What I’ve learned over time is that I build trust with my patients, not so much with the big things as with the small things. Even when I’m not concerned, it is necessary to address the symptom, ask appropriate questions, sometimes directly ask what they are concerned is really going on. After they are reassured, then we can move on to my agenda.
This morning my son was in tears because a plastic slinky had become inadvertently tangled up. While wiping tears from his eyes with the back of his sleeve, he tried to twist the slinky coils this way and that in a futile effort to restore it to its original springy splendor.
After a little coaxing, he agreed to hand it over to me for a try. I twisted and turned the cheap plastic toy, inwardly groaning that I was spending precious morning minutes on an item that probably would cost less than a dollar to replace. After a few minutes, and much to the surprise of both myself and my son, I had freed the coils from each other and the slinky looked like new.
He was thrilled. “I didn’t think you could do it, Mom,” he said, followed by, “Where’d you learn how to do that?”
My reply: “They taught me at mom school.” He seemed to accept this and went off to play.
Such a little thing - to spend a few moments on something I considered unimportant, but which, at that moment was the most important thing in my little boy’s world. I know other mornings, more hectic mornings, would have found me urging my son to just put the slinky aside, promising to replace the broken toy the next time we were at Target or Walmart. Somehow, fixing the slinky felt a lot better than just buying a replacement at the store. For a moment, at least, I was his hero. That feels good.
I often am trying to do grand and great things for my patients - help them quit smoking, get their hemoglobin A1C less than 7 percent, prevent a second heart attack. Sometimes, my patient and I frustrate each other during these visits. I know what the highest yield health behavior change would be. They don’t care. They are concerned about something I consider to be a little thing - the cough present for the last 36 hours, a bruise on their thigh, or an episode of vomiting they had two weeks ago and which has not recurred.
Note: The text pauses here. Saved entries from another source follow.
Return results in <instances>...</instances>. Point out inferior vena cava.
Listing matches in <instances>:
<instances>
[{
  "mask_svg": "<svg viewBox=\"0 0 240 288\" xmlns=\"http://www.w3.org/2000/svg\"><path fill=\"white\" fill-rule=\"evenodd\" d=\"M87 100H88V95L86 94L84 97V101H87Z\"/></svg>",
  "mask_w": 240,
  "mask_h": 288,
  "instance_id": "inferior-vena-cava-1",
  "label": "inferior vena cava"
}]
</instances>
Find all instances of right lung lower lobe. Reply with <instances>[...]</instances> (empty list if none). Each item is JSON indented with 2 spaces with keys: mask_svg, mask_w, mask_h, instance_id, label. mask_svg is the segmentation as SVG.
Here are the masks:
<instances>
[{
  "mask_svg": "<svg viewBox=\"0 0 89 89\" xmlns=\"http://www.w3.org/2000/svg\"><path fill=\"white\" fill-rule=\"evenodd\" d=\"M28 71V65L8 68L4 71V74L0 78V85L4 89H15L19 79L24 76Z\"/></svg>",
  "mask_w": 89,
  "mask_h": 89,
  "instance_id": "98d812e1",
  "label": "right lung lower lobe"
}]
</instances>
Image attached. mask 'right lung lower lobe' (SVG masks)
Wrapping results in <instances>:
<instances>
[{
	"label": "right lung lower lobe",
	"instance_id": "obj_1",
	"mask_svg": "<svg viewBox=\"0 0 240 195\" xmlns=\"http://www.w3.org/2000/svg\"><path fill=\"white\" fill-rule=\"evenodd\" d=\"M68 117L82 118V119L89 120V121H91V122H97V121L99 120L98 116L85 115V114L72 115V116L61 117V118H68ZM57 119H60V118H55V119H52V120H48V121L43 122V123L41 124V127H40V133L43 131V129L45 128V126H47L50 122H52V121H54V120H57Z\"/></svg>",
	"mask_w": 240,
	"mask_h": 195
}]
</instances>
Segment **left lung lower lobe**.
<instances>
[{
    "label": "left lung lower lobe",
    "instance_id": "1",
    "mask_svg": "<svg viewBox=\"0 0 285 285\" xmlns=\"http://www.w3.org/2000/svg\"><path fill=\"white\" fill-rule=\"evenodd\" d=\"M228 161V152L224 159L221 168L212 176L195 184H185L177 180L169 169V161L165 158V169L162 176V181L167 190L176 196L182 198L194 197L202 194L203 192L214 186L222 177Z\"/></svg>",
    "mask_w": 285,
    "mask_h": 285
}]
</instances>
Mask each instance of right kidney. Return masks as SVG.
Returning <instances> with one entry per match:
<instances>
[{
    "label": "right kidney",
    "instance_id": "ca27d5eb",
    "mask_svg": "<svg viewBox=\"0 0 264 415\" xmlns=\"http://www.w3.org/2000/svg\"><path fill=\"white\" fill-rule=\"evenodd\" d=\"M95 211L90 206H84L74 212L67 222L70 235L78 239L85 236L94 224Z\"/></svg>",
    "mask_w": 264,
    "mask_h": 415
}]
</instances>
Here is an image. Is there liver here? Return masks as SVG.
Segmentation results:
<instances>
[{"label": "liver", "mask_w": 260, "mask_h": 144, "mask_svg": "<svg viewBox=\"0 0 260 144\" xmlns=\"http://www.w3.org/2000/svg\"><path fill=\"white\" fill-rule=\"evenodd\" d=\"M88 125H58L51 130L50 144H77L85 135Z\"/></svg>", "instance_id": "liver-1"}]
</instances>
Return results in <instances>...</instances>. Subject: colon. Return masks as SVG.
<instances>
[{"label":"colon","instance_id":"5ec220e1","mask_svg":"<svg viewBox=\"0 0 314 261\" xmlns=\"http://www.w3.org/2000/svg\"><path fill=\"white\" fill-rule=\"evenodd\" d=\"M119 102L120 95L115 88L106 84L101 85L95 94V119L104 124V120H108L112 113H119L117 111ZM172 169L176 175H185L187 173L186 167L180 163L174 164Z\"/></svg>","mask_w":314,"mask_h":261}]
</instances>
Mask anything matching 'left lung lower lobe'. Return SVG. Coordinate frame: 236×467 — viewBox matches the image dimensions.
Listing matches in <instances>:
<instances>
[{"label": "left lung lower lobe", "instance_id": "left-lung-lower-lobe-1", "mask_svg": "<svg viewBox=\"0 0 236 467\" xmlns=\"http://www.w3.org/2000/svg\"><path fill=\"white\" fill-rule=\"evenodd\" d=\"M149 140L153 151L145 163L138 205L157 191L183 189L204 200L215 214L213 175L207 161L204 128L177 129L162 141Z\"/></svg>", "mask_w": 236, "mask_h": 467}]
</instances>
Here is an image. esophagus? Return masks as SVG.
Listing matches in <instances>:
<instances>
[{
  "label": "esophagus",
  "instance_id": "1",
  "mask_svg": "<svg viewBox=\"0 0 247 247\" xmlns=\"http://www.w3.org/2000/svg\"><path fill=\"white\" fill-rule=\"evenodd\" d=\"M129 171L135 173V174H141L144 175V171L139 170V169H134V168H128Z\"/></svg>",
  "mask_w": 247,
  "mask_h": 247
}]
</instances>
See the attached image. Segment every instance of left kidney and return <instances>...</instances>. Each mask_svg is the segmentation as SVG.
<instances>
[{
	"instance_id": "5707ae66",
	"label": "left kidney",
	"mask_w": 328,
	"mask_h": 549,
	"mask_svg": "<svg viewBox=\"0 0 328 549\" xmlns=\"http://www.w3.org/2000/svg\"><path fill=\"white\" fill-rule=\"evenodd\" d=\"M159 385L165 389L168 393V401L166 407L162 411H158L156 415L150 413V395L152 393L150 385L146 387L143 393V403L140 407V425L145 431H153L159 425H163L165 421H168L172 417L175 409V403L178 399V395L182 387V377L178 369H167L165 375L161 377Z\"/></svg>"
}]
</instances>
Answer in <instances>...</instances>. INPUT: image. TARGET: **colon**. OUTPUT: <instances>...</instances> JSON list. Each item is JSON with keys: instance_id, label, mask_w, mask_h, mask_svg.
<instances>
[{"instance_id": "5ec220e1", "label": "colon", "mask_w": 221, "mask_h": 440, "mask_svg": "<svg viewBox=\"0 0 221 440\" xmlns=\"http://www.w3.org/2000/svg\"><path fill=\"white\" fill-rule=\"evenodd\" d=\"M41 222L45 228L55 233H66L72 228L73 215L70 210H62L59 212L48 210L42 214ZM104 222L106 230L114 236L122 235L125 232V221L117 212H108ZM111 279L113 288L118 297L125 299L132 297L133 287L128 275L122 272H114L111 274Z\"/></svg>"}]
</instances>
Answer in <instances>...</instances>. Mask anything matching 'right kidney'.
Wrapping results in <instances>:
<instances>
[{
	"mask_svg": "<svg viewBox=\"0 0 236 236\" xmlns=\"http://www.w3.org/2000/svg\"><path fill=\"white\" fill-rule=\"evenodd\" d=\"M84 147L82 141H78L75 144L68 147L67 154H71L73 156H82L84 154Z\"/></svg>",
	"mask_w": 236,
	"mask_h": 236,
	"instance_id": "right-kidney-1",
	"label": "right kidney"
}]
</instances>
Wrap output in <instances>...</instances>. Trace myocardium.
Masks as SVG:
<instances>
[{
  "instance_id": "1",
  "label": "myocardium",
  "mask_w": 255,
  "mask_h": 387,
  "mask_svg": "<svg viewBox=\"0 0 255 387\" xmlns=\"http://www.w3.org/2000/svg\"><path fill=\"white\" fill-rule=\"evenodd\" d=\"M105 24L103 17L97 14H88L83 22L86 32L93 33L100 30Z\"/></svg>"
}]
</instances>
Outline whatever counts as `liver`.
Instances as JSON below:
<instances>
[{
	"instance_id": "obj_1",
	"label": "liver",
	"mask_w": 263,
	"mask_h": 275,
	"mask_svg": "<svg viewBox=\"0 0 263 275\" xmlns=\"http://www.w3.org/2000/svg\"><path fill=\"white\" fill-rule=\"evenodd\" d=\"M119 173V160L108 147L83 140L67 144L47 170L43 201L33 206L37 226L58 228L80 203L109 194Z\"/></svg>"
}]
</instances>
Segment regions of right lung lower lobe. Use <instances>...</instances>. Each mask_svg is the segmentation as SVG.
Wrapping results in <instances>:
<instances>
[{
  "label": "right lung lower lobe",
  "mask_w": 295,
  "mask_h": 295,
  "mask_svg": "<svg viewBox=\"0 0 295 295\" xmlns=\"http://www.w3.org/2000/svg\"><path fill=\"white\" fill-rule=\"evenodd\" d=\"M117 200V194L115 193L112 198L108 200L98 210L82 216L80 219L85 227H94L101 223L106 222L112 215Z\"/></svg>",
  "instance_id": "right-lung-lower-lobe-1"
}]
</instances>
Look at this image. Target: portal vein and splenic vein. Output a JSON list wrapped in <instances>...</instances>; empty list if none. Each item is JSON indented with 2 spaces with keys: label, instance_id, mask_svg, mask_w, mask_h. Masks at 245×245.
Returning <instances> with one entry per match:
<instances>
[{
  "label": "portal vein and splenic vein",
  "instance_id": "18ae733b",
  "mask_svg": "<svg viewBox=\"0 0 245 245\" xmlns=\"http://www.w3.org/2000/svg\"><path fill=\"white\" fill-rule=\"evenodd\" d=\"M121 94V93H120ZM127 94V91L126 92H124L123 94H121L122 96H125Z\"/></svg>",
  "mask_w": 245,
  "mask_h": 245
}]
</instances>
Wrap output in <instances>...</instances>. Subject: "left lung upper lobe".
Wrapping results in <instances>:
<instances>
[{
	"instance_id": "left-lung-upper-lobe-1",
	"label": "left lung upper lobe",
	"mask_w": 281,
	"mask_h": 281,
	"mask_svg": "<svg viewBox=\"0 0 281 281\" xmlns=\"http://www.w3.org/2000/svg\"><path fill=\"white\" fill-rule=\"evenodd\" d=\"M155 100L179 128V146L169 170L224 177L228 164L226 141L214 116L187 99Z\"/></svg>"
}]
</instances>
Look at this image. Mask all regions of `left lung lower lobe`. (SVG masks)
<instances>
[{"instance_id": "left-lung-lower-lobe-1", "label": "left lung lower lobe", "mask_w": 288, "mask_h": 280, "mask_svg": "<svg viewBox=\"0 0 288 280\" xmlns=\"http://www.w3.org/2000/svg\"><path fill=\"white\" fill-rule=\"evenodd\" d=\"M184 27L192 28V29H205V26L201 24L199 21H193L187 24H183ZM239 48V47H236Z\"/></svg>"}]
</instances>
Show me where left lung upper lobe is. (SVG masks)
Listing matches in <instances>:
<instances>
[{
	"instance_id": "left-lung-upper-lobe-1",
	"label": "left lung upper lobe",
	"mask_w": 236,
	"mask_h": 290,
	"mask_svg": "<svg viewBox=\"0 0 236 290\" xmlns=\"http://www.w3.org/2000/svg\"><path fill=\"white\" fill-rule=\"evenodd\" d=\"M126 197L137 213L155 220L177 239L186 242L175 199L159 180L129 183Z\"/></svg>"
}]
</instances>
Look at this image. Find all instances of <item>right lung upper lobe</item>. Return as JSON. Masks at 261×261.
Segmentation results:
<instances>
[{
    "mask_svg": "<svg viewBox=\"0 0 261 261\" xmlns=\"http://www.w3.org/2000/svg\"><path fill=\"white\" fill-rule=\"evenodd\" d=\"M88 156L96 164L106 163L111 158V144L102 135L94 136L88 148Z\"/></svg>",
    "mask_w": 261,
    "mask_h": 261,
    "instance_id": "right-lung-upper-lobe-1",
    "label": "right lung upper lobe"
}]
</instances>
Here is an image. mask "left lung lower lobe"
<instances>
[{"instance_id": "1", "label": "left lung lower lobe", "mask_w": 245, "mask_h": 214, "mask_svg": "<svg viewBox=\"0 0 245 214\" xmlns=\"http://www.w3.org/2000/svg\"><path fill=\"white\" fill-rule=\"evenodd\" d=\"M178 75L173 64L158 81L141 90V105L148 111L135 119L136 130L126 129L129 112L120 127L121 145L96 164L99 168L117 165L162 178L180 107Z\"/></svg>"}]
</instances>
In my youthful inexperience (and sometimes still during difficult days), I tried to redirect their concern. “The cough is not anything to worry about. However, it may be a good reminder to quit smoking.” Not surprisingly, this approach is rarely successful.
What I’ve learned over time is that I build trust with my patients, not so much with the big things as with the small things. Even when I’m not concerned, it is necessary to address the symptom, ask appropriate questions, sometimes directly ask what they are concerned is really going on. After they are reassured, then we can move on to my agenda. It really is the little things that matter.